[Data items]
────────────────

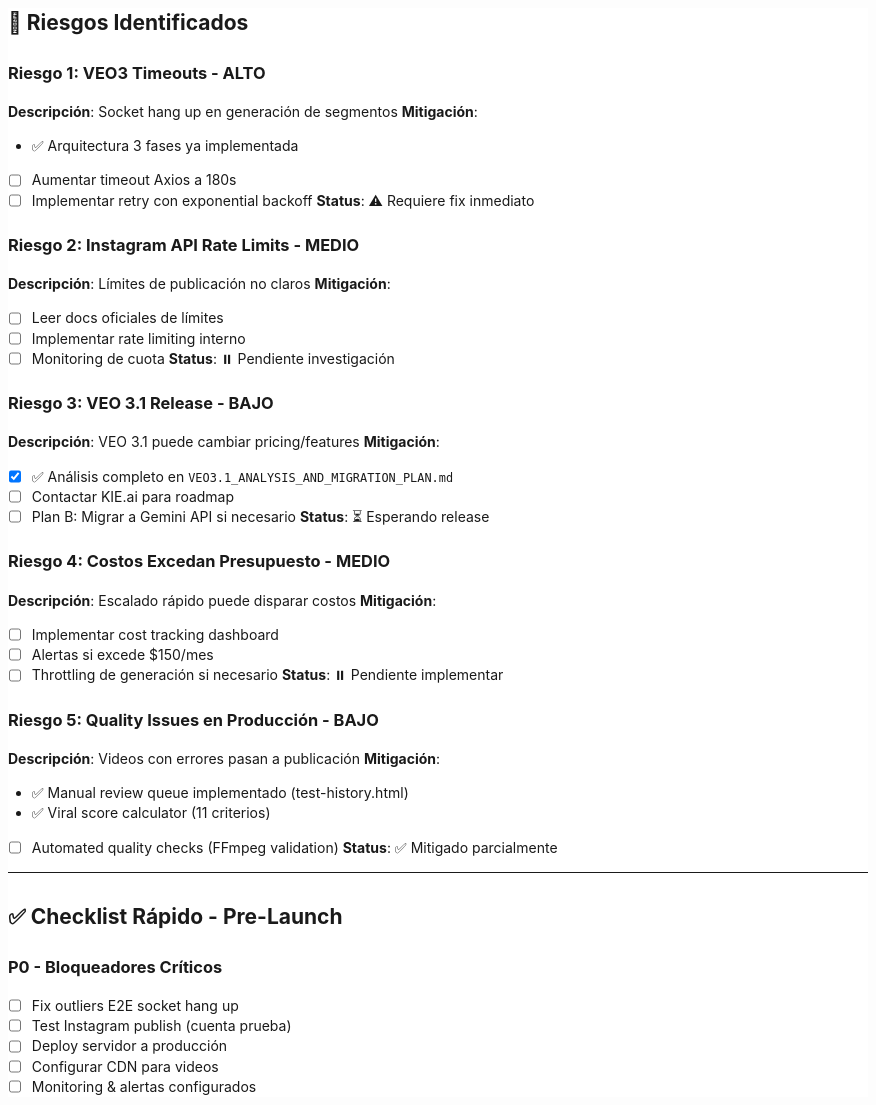## 🚨 Riesgos Identificados

### **Riesgo 1: VEO3 Timeouts** - ALTO

**Descripción**: Socket hang up en generación de segmentos **Mitigación**:

- ✅ Arquitectura 3 fases ya implementada
- [ ] Aumentar timeout Axios a 180s
- [ ] Implementar retry con exponential backoff **Status**: ⚠️ Requiere fix
      inmediato

### **Riesgo 2: Instagram API Rate Limits** - MEDIO

**Descripción**: Límites de publicación no claros **Mitigación**:

- [ ] Leer docs oficiales de límites
- [ ] Implementar rate limiting interno
- [ ] Monitoring de cuota **Status**: ⏸️ Pendiente investigación

### **Riesgo 3: VEO 3.1 Release** - BAJO

**Descripción**: VEO 3.1 puede cambiar pricing/features **Mitigación**:

- [x] ✅ Análisis completo en `VEO3.1_ANALYSIS_AND_MIGRATION_PLAN.md`
- [ ] Contactar KIE.ai para roadmap
- [ ] Plan B: Migrar a Gemini API si necesario **Status**: ⏳ Esperando release

### **Riesgo 4: Costos Excedan Presupuesto** - MEDIO

**Descripción**: Escalado rápido puede disparar costos **Mitigación**:

- [ ] Implementar cost tracking dashboard
- [ ] Alertas si excede $150/mes
- [ ] Throttling de generación si necesario **Status**: ⏸️ Pendiente implementar

### **Riesgo 5: Quality Issues en Producción** - BAJO

**Descripción**: Videos con errores pasan a publicación **Mitigación**:

- ✅ Manual review queue implementado (test-history.html)
- ✅ Viral score calculator (11 criterios)
- [ ] Automated quality checks (FFmpeg validation) **Status**: ✅ Mitigado
      parcialmente

---

## ✅ Checklist Rápido - Pre-Launch

### **P0 - Bloqueadores Críticos**

- [ ] Fix outliers E2E socket hang up
- [ ] Test Instagram publish (cuenta prueba)
- [ ] Deploy servidor a producción
- [ ] Configurar CDN para videos
- [ ] Monitoring & alertas configurados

────────────────

▶ _Problem to solve_
Give the lines from the one containing "- [ ] Test Instagram publish (cuenta prueba)" through the end of the entries again, exactly as written and with no other lines.

▶ _Solution to the problem_
- [ ] Test Instagram publish (cuenta prueba)
- [ ] Deploy servidor a producción
- [ ] Configurar CDN para videos
- [ ] Monitoring & alertas configurados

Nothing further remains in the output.